The Latin American literary boom, the powerful emergence of Spanish-language Latin American writers that has had no parallel since the florescence of the Russians in the 19th century, is alive and well and living - in New Jersey.
New Brunswick, N.J., the home of Rutgers University, where Argentine author Tomás Eloy Martínez hangs his hat as director of Latin American studies, is the latest outpost for the Latin American literary effulgence that has been so embraced in the United States since, say, the publication of the Mexican writer Juan Rulfo's "Pedro Páramo" in 1955.

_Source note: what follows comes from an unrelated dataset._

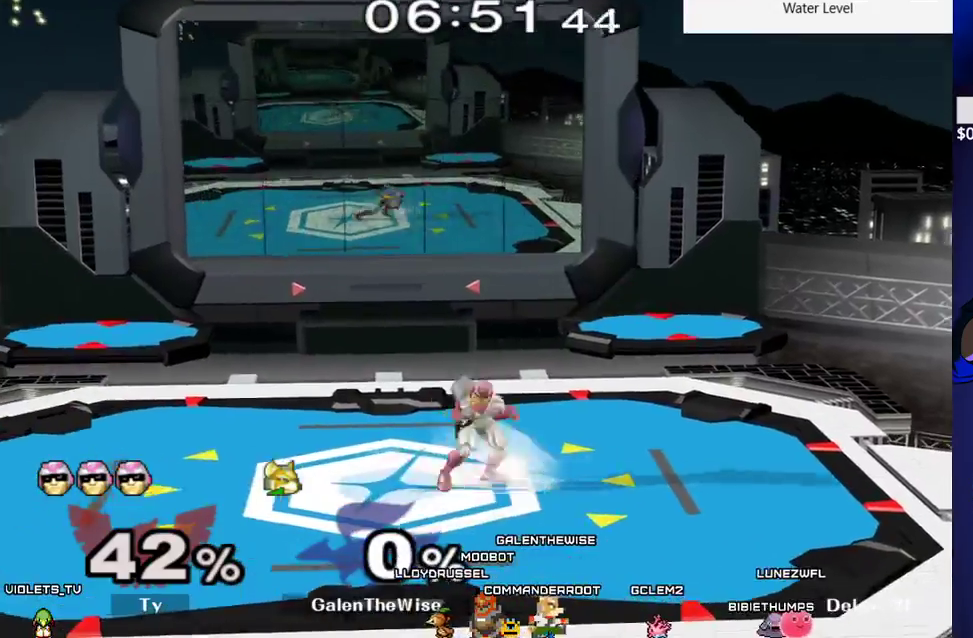
{"dt_ms": 500, "buttons": [], "events": []}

In "The Tango Singer," as in his two previous novels, "Santa Evita" and "The Perón Novel," Martínez's locale is Argentina's capital, Buenos Aires, that most surreal of cities, and the map on which he arranges his phantasmagoric players. Martínez, who has lived in the United States since 1982 and in Venezuela before that, in exile from what he calls the "atrocious dictatorship" in his native Argentina, opens this handbook to the inner life of his homeland conventionally enough. His protagonist, Bruno Cadogan, an American who absurdly thinks Buenos Aires must be something like Kuala Lumpur, a modern city with humidity, gets an academic grant to go to the South American city to hunt for a hard-to-find tango singer believed to be the best ever, better even than the legendary Carlos Gardel. Swiftly we enter a dream country where reality slides into something reminiscent of the work of Czech author Franz Kafka and, above all, Argentine writer Jorge Luis Borges, who is a central if spectral figure in "Tango."